When I attended PDC in November one of the booths I visited in the exposition hall was O'Reilly Media. They have been, and continue to be, supporters of the VT .NET user group and the VT Code Camp - so I wanted to drop by and thank them for that. It turns out Marsee Henon was there. Marsee's job is to reach out to user group leaders on behalf of O'Reilly - so she was the perfect person to run into. Knowing that I have done presentations for the VT .NET user group she was kind enough to give me a copy of "slide:ology" by Nancy Duarte.
Nancy Duarte is CEO of Duarte Design, one of the largest design firms in Silicon Valley, which focuses exclusively on presentations. She has poured her expertise into "slide:ology" (subtitled "The Art and Science of Creating Great Presentations"). The book sets out to liberate presenters, and their audiences, from the tedium of presentations which are little more than documents shown through a projector. We've all attended such presentations, of course. Slide after slide loaded with bullet points with the speaker reading each one in turn.

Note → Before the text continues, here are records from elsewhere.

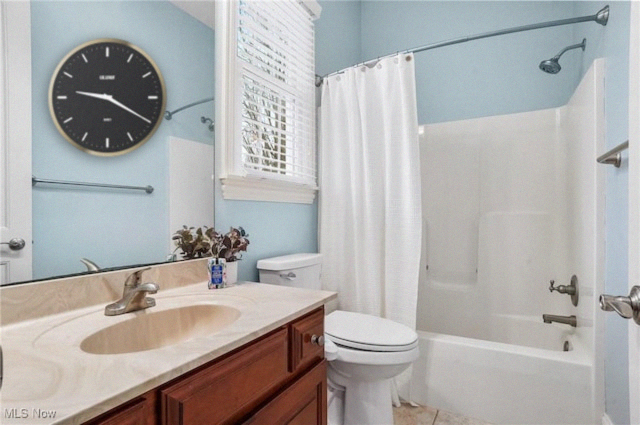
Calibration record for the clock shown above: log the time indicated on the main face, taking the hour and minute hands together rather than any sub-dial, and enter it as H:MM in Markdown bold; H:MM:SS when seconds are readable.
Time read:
**9:20**
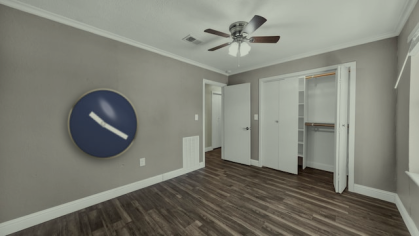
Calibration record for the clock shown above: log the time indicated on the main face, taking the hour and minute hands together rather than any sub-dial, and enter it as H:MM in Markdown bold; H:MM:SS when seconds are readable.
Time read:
**10:20**
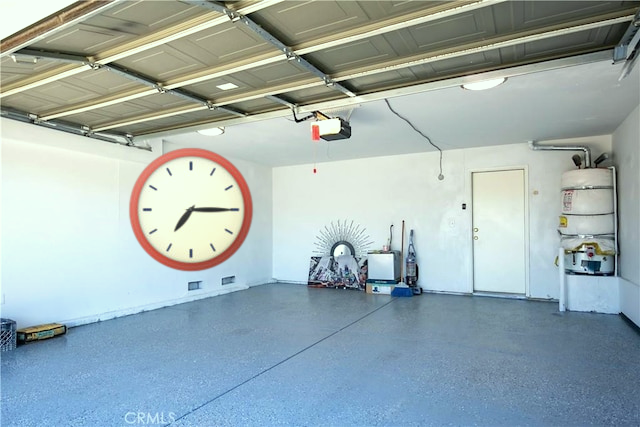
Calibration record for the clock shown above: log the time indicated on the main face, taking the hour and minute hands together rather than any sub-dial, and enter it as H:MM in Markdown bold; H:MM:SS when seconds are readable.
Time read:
**7:15**
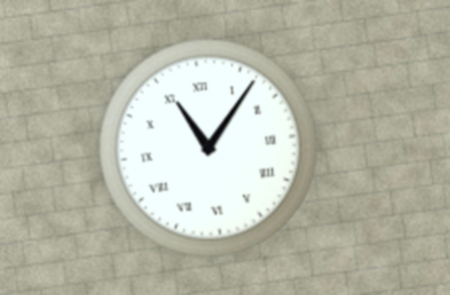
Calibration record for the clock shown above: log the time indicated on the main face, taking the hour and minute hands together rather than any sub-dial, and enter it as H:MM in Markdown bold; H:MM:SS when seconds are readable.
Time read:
**11:07**
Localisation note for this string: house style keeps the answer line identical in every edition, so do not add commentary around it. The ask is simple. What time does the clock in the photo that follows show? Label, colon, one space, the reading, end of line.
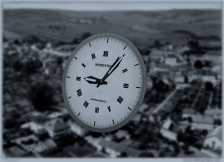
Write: 9:06
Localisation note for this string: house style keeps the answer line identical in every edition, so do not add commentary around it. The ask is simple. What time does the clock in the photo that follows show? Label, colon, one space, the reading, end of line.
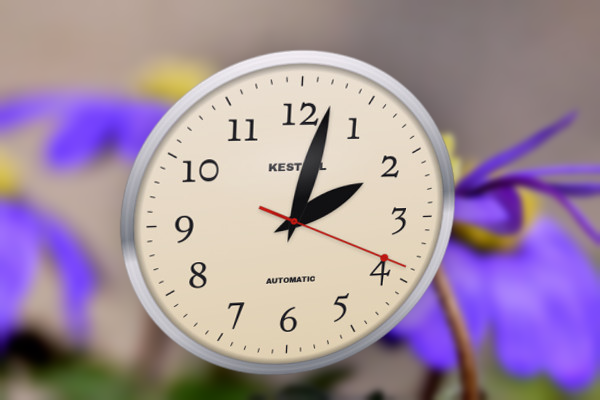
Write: 2:02:19
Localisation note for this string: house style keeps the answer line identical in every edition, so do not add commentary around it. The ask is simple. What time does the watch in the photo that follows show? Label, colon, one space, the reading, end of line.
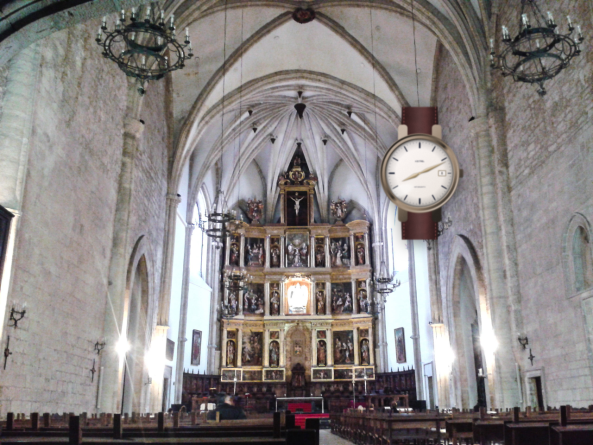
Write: 8:11
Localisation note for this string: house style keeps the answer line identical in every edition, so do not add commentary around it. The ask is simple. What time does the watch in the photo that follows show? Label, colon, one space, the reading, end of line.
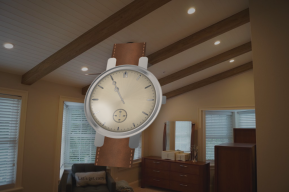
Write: 10:55
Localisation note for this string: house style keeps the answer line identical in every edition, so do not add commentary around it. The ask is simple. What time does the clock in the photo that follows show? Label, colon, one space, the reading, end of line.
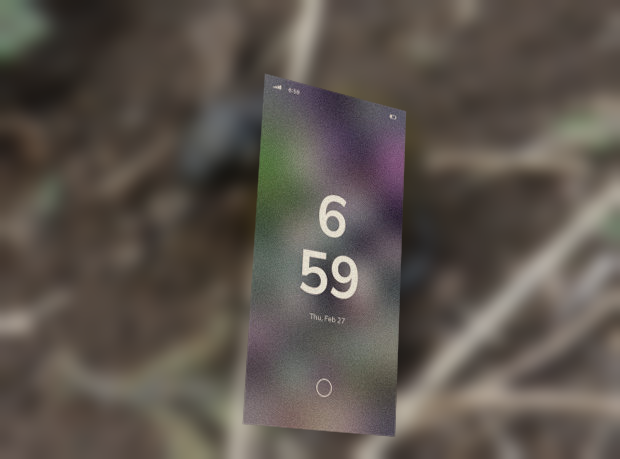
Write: 6:59
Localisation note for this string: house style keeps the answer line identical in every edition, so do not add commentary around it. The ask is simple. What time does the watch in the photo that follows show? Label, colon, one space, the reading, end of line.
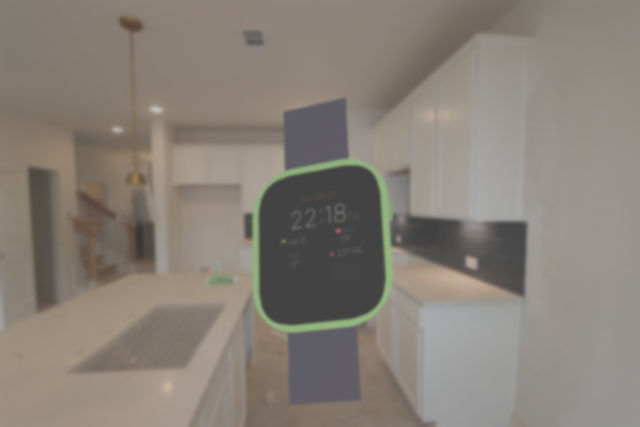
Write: 22:18
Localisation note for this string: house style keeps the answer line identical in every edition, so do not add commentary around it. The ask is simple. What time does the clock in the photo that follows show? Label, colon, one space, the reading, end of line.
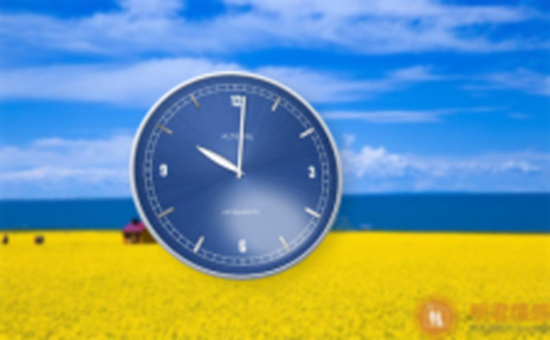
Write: 10:01
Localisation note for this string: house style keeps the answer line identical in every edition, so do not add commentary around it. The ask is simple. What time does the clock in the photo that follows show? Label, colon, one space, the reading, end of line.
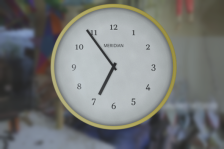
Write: 6:54
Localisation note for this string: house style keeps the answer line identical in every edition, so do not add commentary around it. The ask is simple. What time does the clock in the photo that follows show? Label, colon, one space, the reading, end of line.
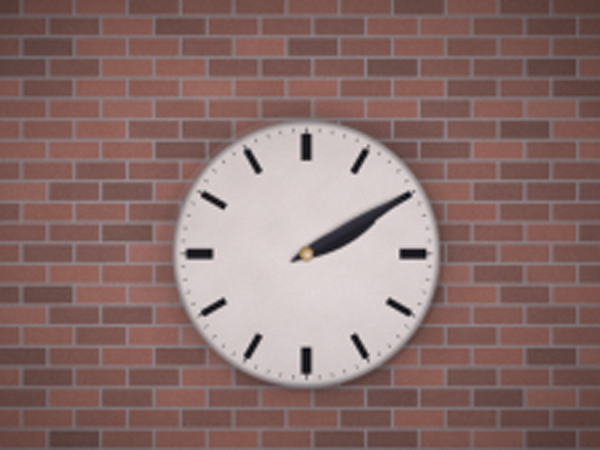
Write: 2:10
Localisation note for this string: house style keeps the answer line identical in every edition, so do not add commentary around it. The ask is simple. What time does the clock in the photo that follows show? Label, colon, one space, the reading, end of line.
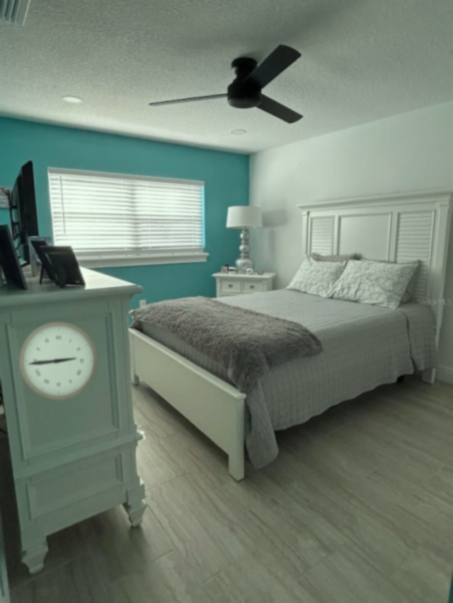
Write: 2:44
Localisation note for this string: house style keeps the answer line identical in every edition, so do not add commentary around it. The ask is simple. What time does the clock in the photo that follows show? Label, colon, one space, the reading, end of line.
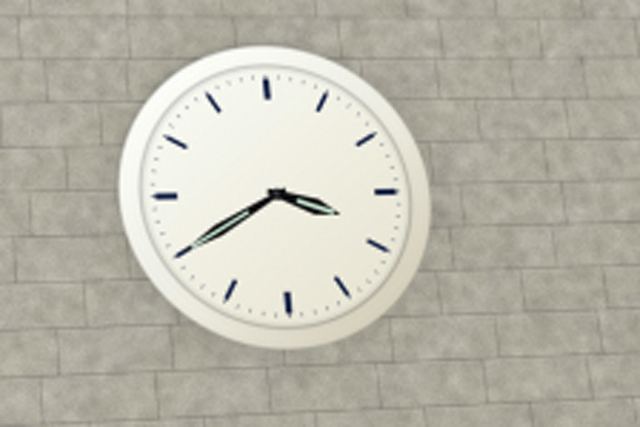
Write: 3:40
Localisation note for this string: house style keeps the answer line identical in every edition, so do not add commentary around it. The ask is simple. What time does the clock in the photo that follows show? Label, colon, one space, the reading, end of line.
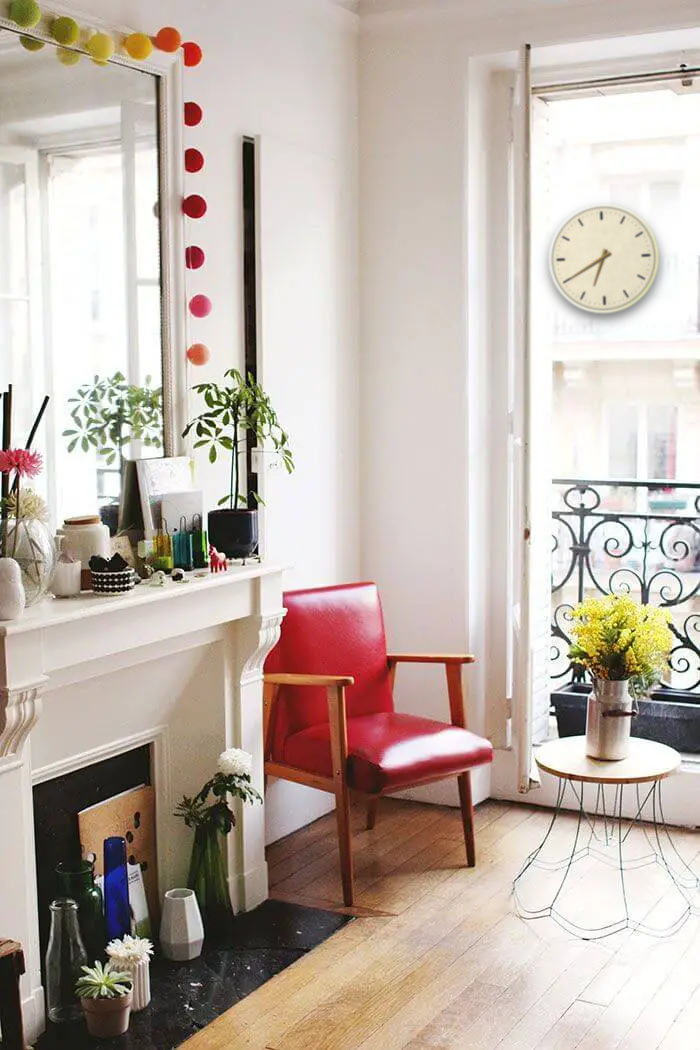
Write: 6:40
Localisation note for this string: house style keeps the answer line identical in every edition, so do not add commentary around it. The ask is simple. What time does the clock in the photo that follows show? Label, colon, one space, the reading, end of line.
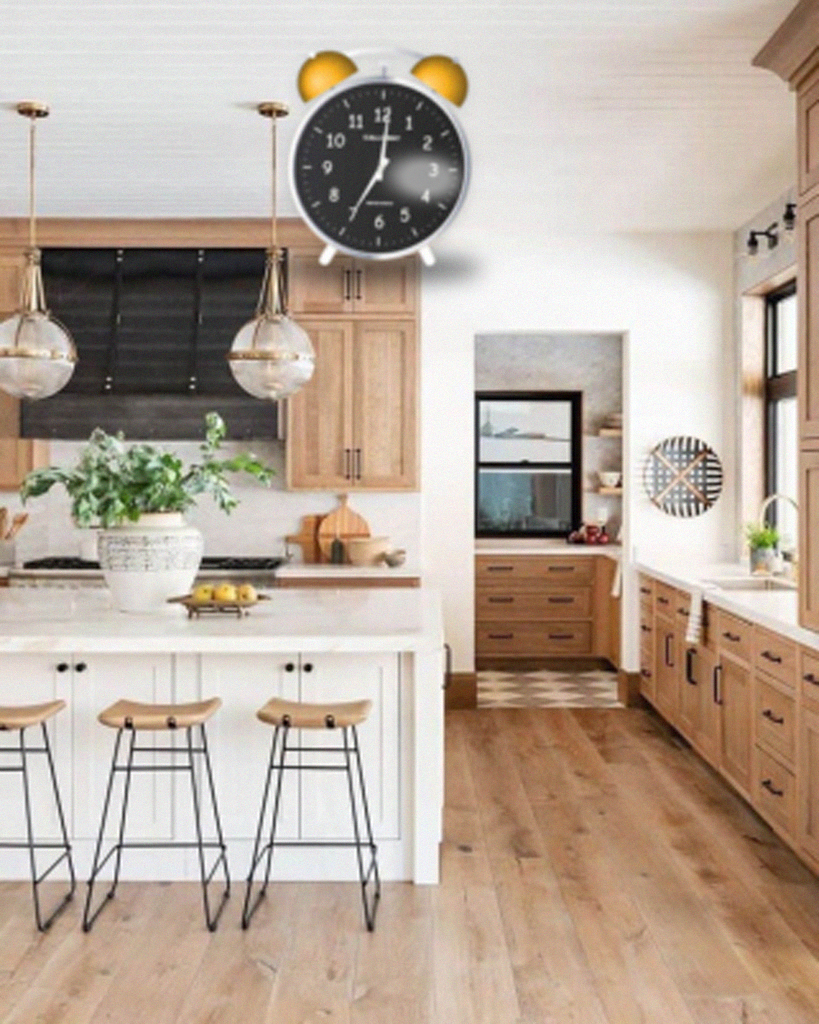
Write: 7:01
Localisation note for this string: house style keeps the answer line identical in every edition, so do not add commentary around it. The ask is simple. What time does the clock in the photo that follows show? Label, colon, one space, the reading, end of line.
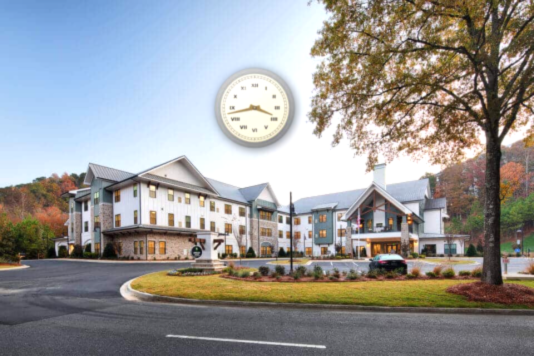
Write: 3:43
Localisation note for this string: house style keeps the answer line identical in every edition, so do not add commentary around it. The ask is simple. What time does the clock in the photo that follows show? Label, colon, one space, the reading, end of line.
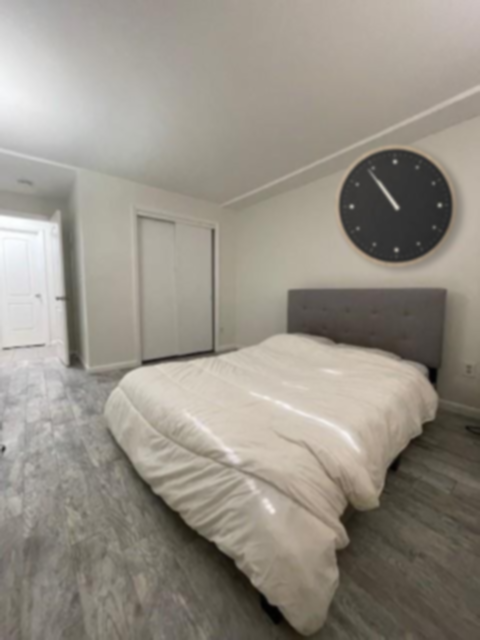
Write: 10:54
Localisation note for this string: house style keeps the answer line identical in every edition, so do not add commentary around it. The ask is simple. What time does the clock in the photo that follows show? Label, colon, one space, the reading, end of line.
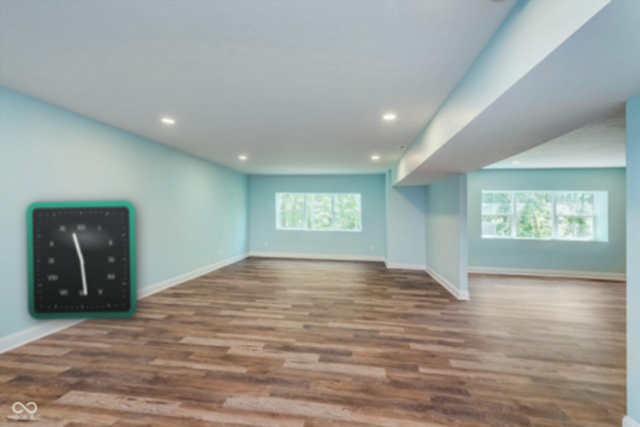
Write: 11:29
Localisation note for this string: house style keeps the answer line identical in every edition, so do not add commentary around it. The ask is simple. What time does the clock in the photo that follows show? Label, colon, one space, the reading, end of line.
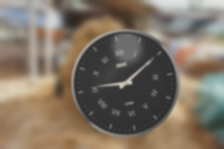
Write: 9:10
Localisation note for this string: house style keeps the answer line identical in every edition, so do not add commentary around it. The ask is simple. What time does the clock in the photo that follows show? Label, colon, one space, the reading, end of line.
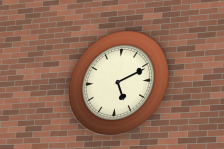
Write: 5:11
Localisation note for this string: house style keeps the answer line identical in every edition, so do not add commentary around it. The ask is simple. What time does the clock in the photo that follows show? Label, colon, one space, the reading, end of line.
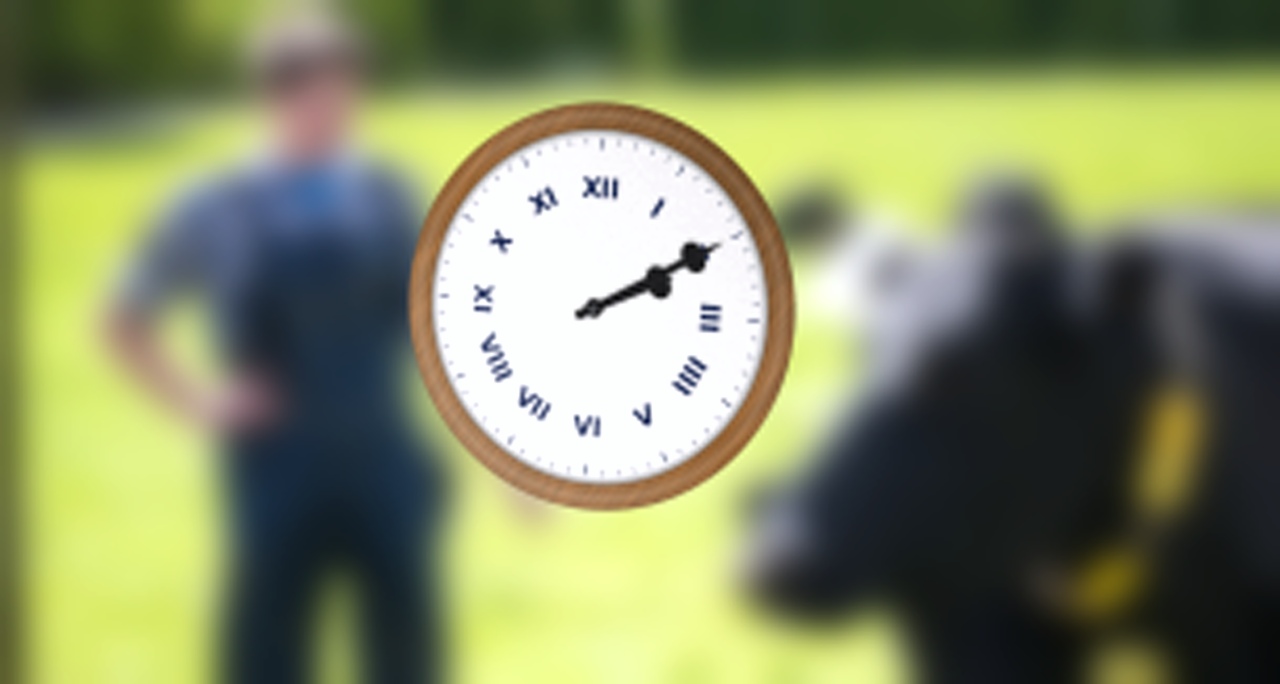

The early parts of "slide:ology" takes the reader by the hand and reviews with him/her how bullet points can be distilled down to ideas to be communicated. Additionally, by considering the audience those ideas can be delivered in the most appropriate manner. Those practices alone can help presenters be more effective.
Much of the remainder of the book is focused on moving your presentation from merely effective to compelling. Examples of effectively visualizing data (using graphs, images, diagrams, etc.). Guidance on the impact of color and font choices to communicate and to best represent yourself and/or organization are offered. Incorporating movement and animations was a topic I had not considered before, but was a section I found particularly useful. Finally, there is a section on how templates can be defined to provide a uniformity for an organization with several presentations.
I've prepared two presentations since reading "slide:ology" and both were better as a result.
The book itself is a fairly quick read and presented in a clear, concise manner. The size of the book is reminicent of a slide show, too, with the layout of each page following many of the same guidelines for design and communication. I found some of the early sections a little pretentious - but that might be due to the fact I'm not preparing presentations designed to save the world or provide clean drinking water to the third world. If you read "slide:ology" and start to feel that way just power through... there is more than enough content to justify reading the whole book.
This book belongs on the shelf of anyone who prepares presentations - especially if they lack a design background.